UK government policies ‘to add £105 to energy bills by 2020’

Householders could be paying nearly £105 more for their gas and electricity every year by 2020 as a result of government policies aimed at keeping the lights on and supporting […]

Householders could be paying nearly £105 more for their gas and electricity every year by 2020 as a result of government policies aimed at keeping the lights on and supporting green energy projects.

New research claims energy bills could increase by 124% in the next four years due to the cost of the Capacity Market, Renewables Obligation (RO), Contracts for Difference (CfD) and Feed-in Tariff schemes.

Cornwall Energy adds the first few projects under the CfD scheme will come online as the last green projects become operational with subsidies from the RO initiative.

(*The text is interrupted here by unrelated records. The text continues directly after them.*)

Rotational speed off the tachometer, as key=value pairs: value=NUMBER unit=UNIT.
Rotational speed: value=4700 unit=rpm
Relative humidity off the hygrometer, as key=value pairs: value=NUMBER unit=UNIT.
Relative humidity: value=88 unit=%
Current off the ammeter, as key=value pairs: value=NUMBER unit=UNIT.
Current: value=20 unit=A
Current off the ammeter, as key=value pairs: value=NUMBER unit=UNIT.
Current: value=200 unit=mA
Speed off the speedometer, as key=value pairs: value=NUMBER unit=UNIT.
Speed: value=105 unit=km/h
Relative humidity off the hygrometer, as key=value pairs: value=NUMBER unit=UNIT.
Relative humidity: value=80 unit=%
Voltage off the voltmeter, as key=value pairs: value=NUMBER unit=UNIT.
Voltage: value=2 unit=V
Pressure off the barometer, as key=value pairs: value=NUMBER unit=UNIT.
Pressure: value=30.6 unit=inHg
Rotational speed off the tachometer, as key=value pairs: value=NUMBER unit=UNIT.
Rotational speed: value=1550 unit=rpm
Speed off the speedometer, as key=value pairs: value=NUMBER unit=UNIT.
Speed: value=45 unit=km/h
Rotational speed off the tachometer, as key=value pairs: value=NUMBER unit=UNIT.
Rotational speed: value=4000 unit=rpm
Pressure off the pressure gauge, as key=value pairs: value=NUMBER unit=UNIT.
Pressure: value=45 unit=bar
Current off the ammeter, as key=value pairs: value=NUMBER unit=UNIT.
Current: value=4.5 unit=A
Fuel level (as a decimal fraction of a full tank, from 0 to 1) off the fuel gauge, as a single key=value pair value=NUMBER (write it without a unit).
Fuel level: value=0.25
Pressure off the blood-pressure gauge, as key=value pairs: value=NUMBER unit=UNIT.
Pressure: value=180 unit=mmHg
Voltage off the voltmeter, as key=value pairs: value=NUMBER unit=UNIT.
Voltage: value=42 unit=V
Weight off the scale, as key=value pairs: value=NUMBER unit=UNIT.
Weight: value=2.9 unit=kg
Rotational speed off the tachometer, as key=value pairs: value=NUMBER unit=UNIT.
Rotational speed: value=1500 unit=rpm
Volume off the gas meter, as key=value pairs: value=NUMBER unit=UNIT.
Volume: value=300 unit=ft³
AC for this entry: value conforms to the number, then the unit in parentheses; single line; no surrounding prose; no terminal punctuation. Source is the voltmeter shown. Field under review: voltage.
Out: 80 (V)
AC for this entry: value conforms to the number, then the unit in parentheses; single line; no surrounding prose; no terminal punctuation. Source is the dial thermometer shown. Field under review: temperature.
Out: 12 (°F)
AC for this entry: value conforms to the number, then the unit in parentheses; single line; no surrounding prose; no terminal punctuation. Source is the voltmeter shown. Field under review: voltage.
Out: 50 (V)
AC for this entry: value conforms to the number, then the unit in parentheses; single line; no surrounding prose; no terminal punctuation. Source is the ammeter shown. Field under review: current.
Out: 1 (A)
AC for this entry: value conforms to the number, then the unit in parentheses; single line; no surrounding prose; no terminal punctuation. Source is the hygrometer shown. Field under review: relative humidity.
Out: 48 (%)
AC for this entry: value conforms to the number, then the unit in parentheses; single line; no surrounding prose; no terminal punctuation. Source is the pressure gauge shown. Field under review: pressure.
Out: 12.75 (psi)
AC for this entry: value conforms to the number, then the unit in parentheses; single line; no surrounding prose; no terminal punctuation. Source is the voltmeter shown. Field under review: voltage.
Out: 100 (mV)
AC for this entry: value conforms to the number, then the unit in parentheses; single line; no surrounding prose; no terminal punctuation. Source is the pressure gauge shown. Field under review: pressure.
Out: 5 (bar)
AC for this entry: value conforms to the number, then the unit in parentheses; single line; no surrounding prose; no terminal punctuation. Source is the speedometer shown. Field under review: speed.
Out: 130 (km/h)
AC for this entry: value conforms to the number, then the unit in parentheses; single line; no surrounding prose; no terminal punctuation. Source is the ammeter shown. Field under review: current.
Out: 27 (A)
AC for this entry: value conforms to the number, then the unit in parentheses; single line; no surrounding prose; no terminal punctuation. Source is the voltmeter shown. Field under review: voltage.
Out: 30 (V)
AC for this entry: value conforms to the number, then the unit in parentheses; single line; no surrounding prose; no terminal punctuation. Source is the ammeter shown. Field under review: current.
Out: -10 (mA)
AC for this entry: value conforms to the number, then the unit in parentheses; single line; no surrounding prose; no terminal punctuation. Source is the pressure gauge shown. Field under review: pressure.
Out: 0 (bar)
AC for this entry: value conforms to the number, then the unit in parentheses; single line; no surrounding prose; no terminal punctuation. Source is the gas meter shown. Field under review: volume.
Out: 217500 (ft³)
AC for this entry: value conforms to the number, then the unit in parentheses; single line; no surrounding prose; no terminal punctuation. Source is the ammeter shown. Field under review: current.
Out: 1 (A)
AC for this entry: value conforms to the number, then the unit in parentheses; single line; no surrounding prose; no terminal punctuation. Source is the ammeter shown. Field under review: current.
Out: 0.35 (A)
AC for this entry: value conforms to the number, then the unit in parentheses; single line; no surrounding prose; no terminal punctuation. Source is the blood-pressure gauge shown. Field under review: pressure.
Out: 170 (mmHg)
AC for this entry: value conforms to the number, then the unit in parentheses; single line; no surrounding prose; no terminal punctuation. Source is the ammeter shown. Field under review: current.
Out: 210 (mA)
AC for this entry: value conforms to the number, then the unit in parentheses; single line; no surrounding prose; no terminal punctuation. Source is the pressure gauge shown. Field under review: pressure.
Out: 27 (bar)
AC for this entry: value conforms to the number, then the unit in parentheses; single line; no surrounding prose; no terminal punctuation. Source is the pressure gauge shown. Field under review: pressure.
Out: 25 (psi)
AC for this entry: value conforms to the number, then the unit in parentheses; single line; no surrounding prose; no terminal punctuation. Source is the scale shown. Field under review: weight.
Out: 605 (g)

Customers will also start paying for the Capacity Market – which is meant to avoid blackouts – from 2017/18 following the decision to bring the scheme forward by a year to ease concerns over Britain’s tightening power margins.

The research estimates the three renewable energy subsidies, excluding the Capacity Market will cost £7.7 billion by 2020.

That’s £100 million more than the spending limit of the Levy Control Framework (LCF).

It also claims the government is likely to exceed its LCF budget every year from 2016/17 by as much as £600 million in 2017/18.

Jo Butlin, Managing Director at Cornwall Energy said: “While the future path of wholesale prices remains uncertain, policy costs are moving only in one direction. Our research shows a confluence of factors serving to push these costs up notably in the next couple of years though important drivers that could yet change the outlook remain beyond anyone’s control.”

DECC insists it is making sure energy bills are coming down by reducing the projected cost of green policies on bills, “delivering savings of around £30-£35 per year from 2014 and continuing out to 2020”.

A spokesperson adds: “Our top priority is ensuring that families and businesses have a secure, affordable, clean, energy supply which they can rely on now and into the future.

“Through the halting of subsidies for onshore wind in the Energy Act to added competition driving down costs in Contract for Difference auctions and the Capacity Market, our actions have shown that we will be tough on subsidies in order to keep bills down for our families and businesses and ensure value for money.”

Last week new research found housesholders supplied by the Big Six energy companies are overspending by £4 billion a year.